You are viewing a plain text version of this content. The canonical link for it is here.

Posted to user@nutch.apache.org by Michael Coffey <mc...@yahoo.com.INVALID> on 2017/05/12 19:38:54 UTC

tuning for speed

I am looking for a methodology for making the crawler cycle go faster. I had expected the run-time to be dominated by fetcher performance but, instead, the greater bulk of the time is taken by linkdb-merge + indexer + crawldb-update + generate-select.
Can anyone provide an outline of such a methodology, or a link to one already published?
Also, more tactically speaking, I read in "Hadoop, the Definitive Guide" that the numbers of mappers and reducers are the first things to check. I know how to set the number of reducers, but it's not obvious how to control the number of mappers.
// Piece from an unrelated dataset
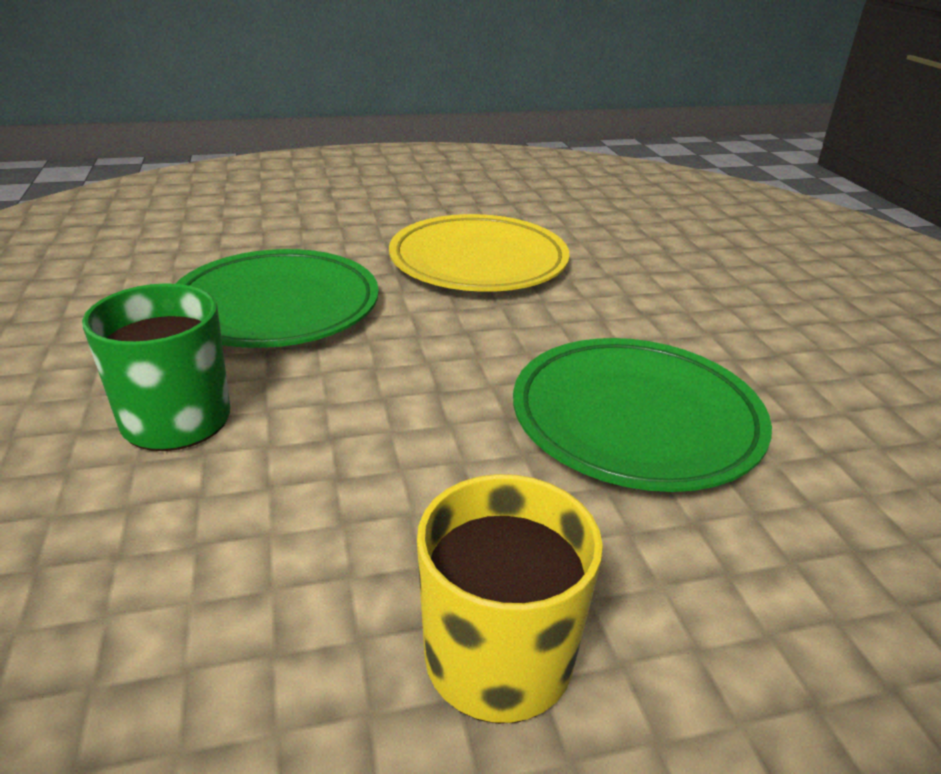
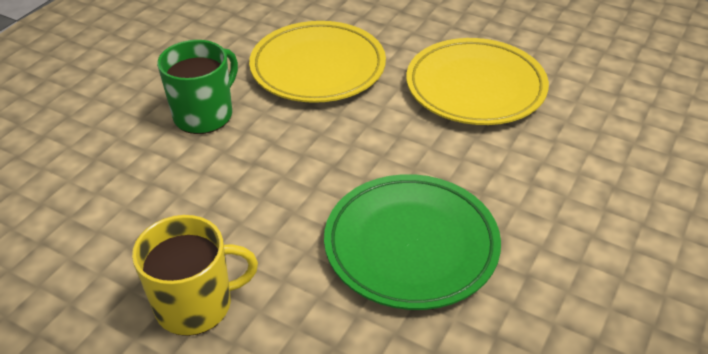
camera: 45 degrees right, 10 degrees up
green plate [175,249,379,348] -> yellow plate [249,21,386,103]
In my situation (1.7e8+ urls in crawldb), I get orders of magnitude more mappers than there are disks (or cpu cores) in my cluster. Are there things I should do to bring it down to something less than 10x the number of disks or 4x the number of cores, or something like that?

Re: tuning for speed

Posted by Sebastian Nagel <wa...@googlemail.com>.

Hi Michael,

operations on a large CrawlDb of 200 million become slow, that's a matter of fact and a well-known
limitation of Nutch 1.x :(  The CrawlDb is a large Hadoop map file and needs to be rewritten for
every update (even if it's small).

If your workflow does allow it, you could process multiple segments in one cycle
- generate N segments in one turn
- fetch them sequentially
- (you may start fetching the next one if the previous is in the reduce phase)
- do update, linkdb, index in one turn for all N segments

Regarding mappers and reducers: take a multiple of what you can run in parallel on your cluster
to avoid that the cluster is underutilized when a job is waiting for few tasks to finish.
The number of mappers is first determined by the number of input partitions (determined by number of
reducers writing the CrawlDb or LinkDb). If partitions are small or splittable there are a couple of
Hadoop configuration properties to tune the data size processed by a single map task.

I would view from the data size: if a mapper processes only few MBs of the CrawlDb - it's too small,
there is too much overhead, if it's multiple GBs (compressed) reducers will run too long (also
mappers if not splittable). But details depend on your cluster hardware.

Best,
Sebastian

On 05/16/2017 08:04 PM, Michael Coffey wrote:
> I am looking for a methodology for making the crawler cycle go faster. I had expected the run-time to be dominated by fetcher performance but, instead, the greater bulk of the time is taken by linkdb-merge + indexer + crawldb-update + generate-select.
> 
> 
> Can anyone provide an outline of such a methodology, or a link to one already published?
> Also, more tactically speaking, I read in "Hadoop, the Definitive Guide" that the numbers of mappers and reducers are the first things to check. I know how to set the number of reducers, but it's not obvious how to control the number of mappers. In my situation (1.9e8+ urls in crawldb), I get orders of magnitude more mappers than there are disks (or cpu cores) in my cluster. Are there things I should do to bring it down to something less than 10x the number of disks or 4x the number of cores, or something like that?
>    
>

tuning for speed

Posted by Michael Coffey <mc...@yahoo.com.INVALID>.

I am looking for a methodology for making the crawler cycle go faster. I had expected the run-time to be dominated by fetcher performance but, instead, the greater bulk of the time is taken by linkdb-merge + indexer + crawldb-update + generate-select.


Can anyone provide an outline of such a methodology, or a link to one already published?
Also, more tactically speaking, I read in "Hadoop, the Definitive Guide" that the numbers of mappers and reducers are the first things to check. I know how to set the number of reducers, but it's not obvious how to control the number of mappers. In my situation (1.9e8+ urls in crawldb), I get orders of magnitude more mappers than there are disks (or cpu cores) in my cluster. Are there things I should do to bring it down to something less than 10x the number of disks or 4x the number of cores, or something like that?